If that sounds vague, here's how the Commission explains it: "While we have more than a decade's worth of experience with last-mile practices, we lack a similar depth of background in the Internet traffic exchange context."
Amid this bad news, a silver lining is emerging.  Leaders from both parties in Congress increasingly seem to recognize this threat to the Internet. A compromise involving "light touch" rules for tomorrow's technology cannot come too soon. As I've written (here and here), the growth of telehealth and mHealth could help millions gain affordable health care access, especially among our various diverse communities who need broadband access the most.  But telehealth and mHealth will only reach their potential if the Internet itself continues to grow and flourish.
The need for Congressional action is particularly important given the urgency of resolving legal uncertainties before next year's Federal wireless spectrum auction.

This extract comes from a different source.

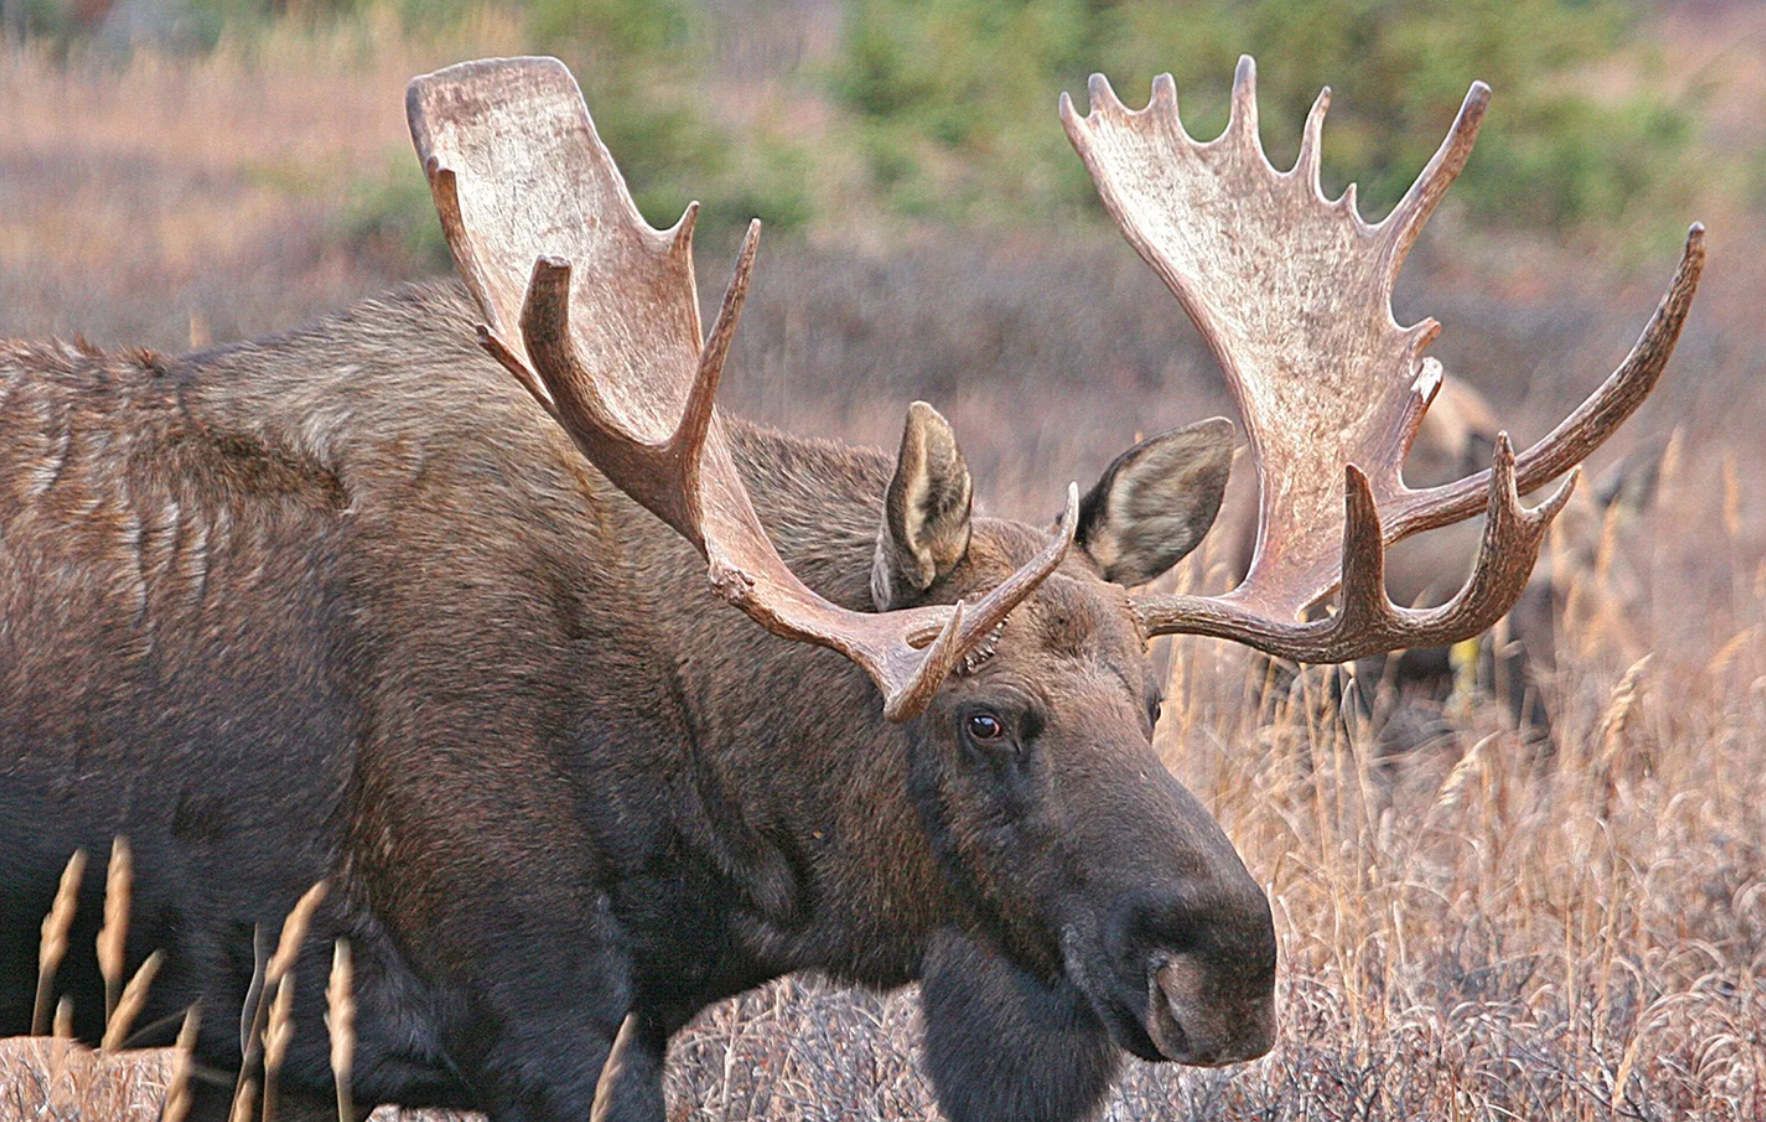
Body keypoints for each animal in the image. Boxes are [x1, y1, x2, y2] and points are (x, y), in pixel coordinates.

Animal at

The FCC, which is handling the auction, has now placed the mobile Internet - which had never been heavily regulated - under its wide thumb with the exact same rules enacted during the Great Depression. 
The response from Congress and consumers should be clear: No.  The same framework that brought us the wonders of the Internet and its empowering opportunities of free speech, civic engagement and educational pursuits should be the same rules that allow the Internet to thrive in the 21st century.  Rather than a forward-looking approach, the FCC decided to look backwards 100 years. 
Our system for overseeing the Internet, which worked so well for so long, has seemingly come apart.  It's time for Congress to come together and step up to protect the Internet and the opportunity for companies to invest and create new opportunities.